Value of diffusion imaging of magnetic resonancefunction in pathological grading and liver fibrosis in patients with liver cirrhosis

  • 摘要:
      目的  探讨磁共振功能弥散成像技术(DWI)在原发性胆汁淤积性肝硬化(PBC)患者肝纤维化进程及肝硬化分级评价中的应用价值。
      方法  对129例原发性胆汁淤积患者和23例健康志愿者进行常规磁共振扫描及DWI检查。依据肝穿刺病理诊断结果对其进行肝纤维化分期, 按照Child-Pugh分级标准对S4期患者进行肝硬化分级。选择单因素重复测量分析法比较不同肝纤维化进程及肝硬化分级在弥散敏感系数(b值)为100~1 000 s/mm2时表观弥散系数(ADC)值变化,采用Spearman相关分析法探究肝纤维化进程、肝硬化分级与ADC值的相关性,采用受试者工作曲线(AUC)评估ADC值在S2~S3肝纤维化及S4肝硬化中的诊断效能。
      结果  b值为600、800、1 000 s/mm2时, S3组、S4组肝纤维化患者ADC值显著低于正常组、S0组、S1组、S2组(P < 0.05)。肝纤维化组不同b值下ADC值显著低于正常组, 不同肝硬化分级组ADC值均显著低于正常组和肝纤维化组(P < 0.05);随肝硬化分级增高和程度加深, ADC值均呈现递减趋势, 3组间差异存在统计学意义(P < 0.05)。
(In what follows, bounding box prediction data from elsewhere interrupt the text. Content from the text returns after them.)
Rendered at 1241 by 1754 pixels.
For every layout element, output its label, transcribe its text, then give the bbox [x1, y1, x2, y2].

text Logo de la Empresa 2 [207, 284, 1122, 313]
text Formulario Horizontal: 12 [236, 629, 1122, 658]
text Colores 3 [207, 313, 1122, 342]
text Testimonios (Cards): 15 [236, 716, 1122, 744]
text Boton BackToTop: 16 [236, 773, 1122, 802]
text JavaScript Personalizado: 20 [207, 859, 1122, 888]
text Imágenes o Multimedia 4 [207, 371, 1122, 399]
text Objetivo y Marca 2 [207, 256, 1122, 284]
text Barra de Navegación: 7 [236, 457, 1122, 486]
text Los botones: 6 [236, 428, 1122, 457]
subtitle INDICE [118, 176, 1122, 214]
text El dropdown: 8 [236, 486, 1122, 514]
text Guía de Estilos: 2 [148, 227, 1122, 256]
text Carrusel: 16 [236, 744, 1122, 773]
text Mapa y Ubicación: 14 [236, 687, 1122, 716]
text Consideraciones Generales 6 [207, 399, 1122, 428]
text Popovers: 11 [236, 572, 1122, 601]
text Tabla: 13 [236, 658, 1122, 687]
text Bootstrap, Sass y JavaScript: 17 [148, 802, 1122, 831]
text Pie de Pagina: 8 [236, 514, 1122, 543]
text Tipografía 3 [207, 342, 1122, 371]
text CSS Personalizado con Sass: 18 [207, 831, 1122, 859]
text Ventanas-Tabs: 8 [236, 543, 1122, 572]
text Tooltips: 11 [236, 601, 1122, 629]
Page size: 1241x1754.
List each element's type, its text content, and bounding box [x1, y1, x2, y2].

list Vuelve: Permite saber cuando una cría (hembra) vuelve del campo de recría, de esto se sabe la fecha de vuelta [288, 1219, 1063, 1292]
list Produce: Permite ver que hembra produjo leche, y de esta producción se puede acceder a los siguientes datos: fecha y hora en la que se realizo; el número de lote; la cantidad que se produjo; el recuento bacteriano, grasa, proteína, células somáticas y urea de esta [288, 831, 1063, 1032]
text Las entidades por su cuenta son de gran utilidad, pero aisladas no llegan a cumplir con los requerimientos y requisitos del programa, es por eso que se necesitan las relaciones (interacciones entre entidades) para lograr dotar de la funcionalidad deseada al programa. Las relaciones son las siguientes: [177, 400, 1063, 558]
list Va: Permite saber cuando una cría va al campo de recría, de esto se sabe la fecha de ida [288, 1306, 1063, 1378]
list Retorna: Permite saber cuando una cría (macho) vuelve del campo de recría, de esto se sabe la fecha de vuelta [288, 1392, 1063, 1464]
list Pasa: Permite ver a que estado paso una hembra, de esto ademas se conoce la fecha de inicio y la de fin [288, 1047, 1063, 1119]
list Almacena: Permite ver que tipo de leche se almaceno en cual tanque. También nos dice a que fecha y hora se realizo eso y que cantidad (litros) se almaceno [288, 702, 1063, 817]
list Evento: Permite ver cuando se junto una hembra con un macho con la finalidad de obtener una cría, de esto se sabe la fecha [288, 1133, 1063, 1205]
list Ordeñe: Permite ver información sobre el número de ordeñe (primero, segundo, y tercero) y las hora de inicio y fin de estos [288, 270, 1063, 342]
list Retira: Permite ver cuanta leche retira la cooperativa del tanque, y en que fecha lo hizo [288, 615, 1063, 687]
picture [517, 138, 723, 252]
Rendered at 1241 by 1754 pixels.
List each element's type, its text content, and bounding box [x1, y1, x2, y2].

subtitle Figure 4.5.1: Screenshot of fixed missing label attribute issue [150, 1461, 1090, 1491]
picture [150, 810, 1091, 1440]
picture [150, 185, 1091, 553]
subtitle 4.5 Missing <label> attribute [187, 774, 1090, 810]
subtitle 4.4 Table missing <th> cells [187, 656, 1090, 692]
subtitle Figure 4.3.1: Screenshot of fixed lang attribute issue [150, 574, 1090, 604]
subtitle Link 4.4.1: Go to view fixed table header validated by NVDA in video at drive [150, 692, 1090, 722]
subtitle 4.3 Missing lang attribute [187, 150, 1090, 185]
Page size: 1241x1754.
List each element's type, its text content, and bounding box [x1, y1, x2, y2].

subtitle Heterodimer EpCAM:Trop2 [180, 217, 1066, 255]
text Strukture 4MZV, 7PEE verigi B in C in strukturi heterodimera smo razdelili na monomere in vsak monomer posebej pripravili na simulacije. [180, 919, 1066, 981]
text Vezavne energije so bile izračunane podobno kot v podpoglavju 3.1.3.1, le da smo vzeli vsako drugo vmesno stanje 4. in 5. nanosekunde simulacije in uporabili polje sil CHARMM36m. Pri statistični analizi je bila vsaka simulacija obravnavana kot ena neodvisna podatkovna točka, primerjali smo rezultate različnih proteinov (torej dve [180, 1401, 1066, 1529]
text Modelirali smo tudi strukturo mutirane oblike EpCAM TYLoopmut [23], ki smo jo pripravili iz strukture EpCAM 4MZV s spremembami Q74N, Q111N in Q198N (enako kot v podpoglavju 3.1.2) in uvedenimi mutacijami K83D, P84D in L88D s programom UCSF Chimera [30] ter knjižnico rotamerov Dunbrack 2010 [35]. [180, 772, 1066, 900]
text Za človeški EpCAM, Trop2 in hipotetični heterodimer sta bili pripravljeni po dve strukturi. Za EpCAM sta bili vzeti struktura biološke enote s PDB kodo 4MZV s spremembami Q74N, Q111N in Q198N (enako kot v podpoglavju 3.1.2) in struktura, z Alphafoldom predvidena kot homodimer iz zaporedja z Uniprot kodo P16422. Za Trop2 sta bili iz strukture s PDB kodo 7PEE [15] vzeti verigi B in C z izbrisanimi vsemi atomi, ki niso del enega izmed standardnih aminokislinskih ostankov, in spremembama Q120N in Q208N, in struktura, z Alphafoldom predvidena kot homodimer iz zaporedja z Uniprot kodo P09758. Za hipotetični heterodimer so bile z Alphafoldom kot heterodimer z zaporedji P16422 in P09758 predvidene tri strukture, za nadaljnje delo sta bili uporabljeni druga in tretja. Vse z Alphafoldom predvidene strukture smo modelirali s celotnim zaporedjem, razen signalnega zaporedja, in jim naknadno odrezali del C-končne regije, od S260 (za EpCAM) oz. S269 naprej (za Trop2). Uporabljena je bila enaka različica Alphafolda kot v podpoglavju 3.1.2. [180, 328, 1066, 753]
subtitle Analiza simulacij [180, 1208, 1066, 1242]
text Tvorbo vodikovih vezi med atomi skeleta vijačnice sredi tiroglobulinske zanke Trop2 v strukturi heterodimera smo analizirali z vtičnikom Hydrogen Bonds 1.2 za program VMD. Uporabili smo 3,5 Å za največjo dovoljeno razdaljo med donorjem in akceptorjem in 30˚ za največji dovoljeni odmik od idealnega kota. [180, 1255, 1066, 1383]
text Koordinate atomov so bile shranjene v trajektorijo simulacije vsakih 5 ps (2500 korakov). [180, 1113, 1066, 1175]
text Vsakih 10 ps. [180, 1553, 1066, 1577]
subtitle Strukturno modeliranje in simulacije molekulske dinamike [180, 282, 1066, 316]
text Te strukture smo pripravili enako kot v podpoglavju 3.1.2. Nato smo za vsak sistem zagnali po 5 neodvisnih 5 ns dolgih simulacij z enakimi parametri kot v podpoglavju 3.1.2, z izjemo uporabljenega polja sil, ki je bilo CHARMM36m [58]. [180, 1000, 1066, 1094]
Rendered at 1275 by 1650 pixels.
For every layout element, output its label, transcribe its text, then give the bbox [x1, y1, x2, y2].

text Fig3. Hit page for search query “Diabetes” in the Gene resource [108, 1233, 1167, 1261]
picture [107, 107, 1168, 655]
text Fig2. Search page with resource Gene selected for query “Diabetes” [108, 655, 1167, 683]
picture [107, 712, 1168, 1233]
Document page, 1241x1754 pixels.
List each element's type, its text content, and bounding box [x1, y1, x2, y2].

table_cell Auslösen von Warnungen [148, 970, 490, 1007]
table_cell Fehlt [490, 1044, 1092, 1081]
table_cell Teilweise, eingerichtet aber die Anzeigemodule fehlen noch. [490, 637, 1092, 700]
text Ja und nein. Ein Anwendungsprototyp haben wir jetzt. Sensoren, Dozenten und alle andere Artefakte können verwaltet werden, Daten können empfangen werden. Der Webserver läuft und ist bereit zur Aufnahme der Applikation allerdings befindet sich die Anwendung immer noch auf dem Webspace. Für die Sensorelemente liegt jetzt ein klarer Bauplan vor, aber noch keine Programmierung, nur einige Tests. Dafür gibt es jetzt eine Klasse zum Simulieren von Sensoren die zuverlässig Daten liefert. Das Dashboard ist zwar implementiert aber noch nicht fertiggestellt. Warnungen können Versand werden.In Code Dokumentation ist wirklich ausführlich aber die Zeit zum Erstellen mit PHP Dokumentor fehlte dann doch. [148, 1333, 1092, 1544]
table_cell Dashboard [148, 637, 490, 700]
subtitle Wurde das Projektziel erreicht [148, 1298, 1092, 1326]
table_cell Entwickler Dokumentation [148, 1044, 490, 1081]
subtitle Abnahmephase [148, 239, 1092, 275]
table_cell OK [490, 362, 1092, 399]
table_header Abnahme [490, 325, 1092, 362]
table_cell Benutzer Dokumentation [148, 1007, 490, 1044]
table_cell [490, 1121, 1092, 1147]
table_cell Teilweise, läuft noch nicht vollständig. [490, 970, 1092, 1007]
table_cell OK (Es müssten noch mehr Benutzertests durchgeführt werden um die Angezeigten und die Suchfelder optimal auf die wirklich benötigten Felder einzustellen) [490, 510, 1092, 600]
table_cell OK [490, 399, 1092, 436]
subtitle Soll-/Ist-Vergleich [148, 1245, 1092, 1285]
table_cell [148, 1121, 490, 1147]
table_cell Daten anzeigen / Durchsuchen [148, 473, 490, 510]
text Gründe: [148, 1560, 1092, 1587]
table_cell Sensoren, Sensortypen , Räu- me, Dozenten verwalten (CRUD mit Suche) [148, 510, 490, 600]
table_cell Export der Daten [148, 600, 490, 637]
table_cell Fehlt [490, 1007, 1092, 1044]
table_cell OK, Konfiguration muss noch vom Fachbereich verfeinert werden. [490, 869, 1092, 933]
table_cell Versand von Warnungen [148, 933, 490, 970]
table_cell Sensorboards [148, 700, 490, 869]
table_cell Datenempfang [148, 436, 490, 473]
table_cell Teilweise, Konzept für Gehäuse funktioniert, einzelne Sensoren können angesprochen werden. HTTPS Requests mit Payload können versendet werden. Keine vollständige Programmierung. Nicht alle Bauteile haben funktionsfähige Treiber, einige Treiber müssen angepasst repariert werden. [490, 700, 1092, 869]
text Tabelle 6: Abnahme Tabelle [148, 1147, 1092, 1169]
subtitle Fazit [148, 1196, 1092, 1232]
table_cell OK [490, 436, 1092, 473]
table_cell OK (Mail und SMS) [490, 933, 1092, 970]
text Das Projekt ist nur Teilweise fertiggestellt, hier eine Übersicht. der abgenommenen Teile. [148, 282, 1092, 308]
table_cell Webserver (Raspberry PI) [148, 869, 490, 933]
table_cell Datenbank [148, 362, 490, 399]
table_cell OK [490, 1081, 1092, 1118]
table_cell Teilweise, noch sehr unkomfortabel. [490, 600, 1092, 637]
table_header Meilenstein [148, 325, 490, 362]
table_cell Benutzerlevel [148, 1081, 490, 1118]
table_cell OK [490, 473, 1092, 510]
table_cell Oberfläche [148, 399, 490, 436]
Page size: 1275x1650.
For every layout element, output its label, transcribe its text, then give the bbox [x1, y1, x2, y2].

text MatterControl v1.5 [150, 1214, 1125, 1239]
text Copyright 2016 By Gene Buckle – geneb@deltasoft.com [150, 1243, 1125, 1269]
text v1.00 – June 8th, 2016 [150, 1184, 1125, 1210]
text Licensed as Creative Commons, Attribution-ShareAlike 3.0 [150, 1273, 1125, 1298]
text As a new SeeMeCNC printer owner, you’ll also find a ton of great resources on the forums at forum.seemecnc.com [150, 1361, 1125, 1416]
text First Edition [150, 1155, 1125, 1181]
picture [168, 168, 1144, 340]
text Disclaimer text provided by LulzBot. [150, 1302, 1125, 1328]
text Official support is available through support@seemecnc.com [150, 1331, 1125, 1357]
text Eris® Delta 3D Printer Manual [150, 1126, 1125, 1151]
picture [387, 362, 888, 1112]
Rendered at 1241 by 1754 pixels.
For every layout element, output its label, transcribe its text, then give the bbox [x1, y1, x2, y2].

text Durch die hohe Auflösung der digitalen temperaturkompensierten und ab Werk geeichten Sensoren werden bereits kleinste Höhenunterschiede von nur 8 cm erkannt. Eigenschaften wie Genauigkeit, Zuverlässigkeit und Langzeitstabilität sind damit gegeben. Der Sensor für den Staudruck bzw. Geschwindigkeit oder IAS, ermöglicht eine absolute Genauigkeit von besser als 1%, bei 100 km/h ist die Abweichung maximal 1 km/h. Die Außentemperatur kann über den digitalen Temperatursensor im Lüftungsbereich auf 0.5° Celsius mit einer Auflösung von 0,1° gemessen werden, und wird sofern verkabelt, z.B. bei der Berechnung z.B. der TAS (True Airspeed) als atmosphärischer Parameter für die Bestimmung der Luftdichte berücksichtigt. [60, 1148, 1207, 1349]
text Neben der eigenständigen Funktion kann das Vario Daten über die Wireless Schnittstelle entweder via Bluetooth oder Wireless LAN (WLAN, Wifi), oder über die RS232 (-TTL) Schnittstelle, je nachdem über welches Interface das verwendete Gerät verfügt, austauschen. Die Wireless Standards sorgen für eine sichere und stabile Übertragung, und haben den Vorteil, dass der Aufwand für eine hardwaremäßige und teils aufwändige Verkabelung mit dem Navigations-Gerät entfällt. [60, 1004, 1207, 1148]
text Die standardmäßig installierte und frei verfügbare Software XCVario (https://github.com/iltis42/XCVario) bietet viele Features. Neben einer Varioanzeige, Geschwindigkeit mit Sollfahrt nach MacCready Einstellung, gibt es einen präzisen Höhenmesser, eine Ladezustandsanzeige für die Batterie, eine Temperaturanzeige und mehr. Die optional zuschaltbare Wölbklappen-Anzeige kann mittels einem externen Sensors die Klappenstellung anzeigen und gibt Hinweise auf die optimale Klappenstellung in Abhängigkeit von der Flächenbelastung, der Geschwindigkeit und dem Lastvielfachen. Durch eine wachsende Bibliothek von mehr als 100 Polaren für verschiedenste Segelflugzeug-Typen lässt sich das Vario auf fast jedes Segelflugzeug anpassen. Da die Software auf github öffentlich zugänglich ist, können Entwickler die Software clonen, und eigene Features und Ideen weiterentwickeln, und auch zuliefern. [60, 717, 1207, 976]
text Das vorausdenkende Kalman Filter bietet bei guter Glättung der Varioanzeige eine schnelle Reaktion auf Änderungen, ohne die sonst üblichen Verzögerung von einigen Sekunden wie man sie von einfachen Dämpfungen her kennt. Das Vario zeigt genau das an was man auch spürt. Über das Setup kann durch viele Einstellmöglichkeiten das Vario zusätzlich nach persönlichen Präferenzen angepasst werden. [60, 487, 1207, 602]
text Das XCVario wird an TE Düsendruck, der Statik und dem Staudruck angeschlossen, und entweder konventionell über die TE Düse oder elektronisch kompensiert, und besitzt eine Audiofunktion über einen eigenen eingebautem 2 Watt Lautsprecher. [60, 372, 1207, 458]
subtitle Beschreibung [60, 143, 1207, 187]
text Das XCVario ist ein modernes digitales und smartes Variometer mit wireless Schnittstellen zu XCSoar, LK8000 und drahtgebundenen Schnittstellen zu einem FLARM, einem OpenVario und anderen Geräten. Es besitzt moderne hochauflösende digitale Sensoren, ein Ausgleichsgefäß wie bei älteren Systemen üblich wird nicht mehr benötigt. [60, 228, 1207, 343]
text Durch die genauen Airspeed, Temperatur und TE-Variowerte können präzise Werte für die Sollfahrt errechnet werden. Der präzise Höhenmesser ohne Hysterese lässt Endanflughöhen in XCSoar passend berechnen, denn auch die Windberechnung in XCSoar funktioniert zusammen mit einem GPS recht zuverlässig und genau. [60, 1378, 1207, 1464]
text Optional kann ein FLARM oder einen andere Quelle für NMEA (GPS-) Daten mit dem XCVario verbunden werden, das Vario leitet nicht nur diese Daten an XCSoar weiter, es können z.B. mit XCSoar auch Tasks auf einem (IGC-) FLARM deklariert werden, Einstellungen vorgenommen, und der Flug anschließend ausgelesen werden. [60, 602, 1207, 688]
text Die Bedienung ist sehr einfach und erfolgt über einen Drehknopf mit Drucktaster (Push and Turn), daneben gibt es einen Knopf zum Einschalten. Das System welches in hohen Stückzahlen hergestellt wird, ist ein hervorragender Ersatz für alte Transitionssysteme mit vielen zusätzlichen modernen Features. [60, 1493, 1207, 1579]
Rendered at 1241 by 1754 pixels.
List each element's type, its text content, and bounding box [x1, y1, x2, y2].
b值为600、800、1 000 s/mm2时,ADC值与肝纤维化进程存在显著负相关(P < 0.01); b值为100~1 000 s/mm2时, ADC值与肝硬化分级存在显著负相关(P < 0.01)。b值为600 s/mm2时, ADC≤1.65×10-3 mm2/s和ADC≤1.23×10-3 mm2/s分别为显著纤维化和肝硬化的诊断标准, 敏感性为85.8%和91.5%, 特异性为75.9%和84.4%。
      结论  DWI在原发性胆汁淤积患者肝纤维化进程及肝硬化分级诊断中具有极高的临床价值,b值为600 s/mm2时,其诊断效能最高。

     

    Abstract:
      Objective  To explore the value of magnetic resonance functional diffusion imaging (DWI) in the evaluation of liver fibrosis and pathological grading of cirrhosis in patients with primary cholestasis cirrhosis (PBC).
      Methods  Routine magnetic resonance imaging and DWI were performed in 129 patients with primary cholestasis and 23 healthy volunteers. Hepatic fibrosis stagings was classified according to the pathological diagnosis of liver puncture, and hepatic fibrosis in S4 patients were classified according to Child-Pugh classification criteria. Single factor repeated measures analysis was used to compare the changes in Apparent dispersion coefficient (ADC) values during liver fibrosis progression and cirrhosis grade at b values of 100~1 000 s/mm2. Spearman correlation analysis was used to investigate the correlation between liver fibrosis progression, cirrhosis grading and ADC values. The receiver operating curve (AUC) was used to assess the diagnostic efficacy of ADC values in S2 to S3 liver fibrosis and S4 cirrhosis.
      Results  When the b value was 600 s/mm2, 800 s/mm2, 1000 s/mm2, the ADC values of patients with liver fibrosis in S3 and S4 groups were significantly lower than those in normal group, S0, S1 and S2 groups (P < 0.05). The ADC values were significantly lower with the worse of cirrhosis grading, and the difference was statistically significant (P < 0.05). When the b value was 600, 800, 1 000 s/mm2, the ADC value was negatively correlated with the liver fibrosis process(P < 0.01). When the b value was from100 s/mm2 to 1000 s/mm2, there was a negative correlation betweenADC value and cirrhosis grade (P < 0.01). When the b value was 600 s/mm2, ADC≤1.65×10-3 mm2/s and ADC≤1.23×10-3 mm2/s were the diagnostic criteria for significant fibrosis and cirrhosis, sensitivity were 85.8%and 91.5%, respectively, and specificity were 75.9 % and 84.4%, respectively.
      Conclusion  DWI is of high clinical value in the diagnosis of liver fibrosis and grading diagnosis of cirrhosis in patients with primary cholestasis. The diagnostic performance is highest when the b value is 600 s/mm2.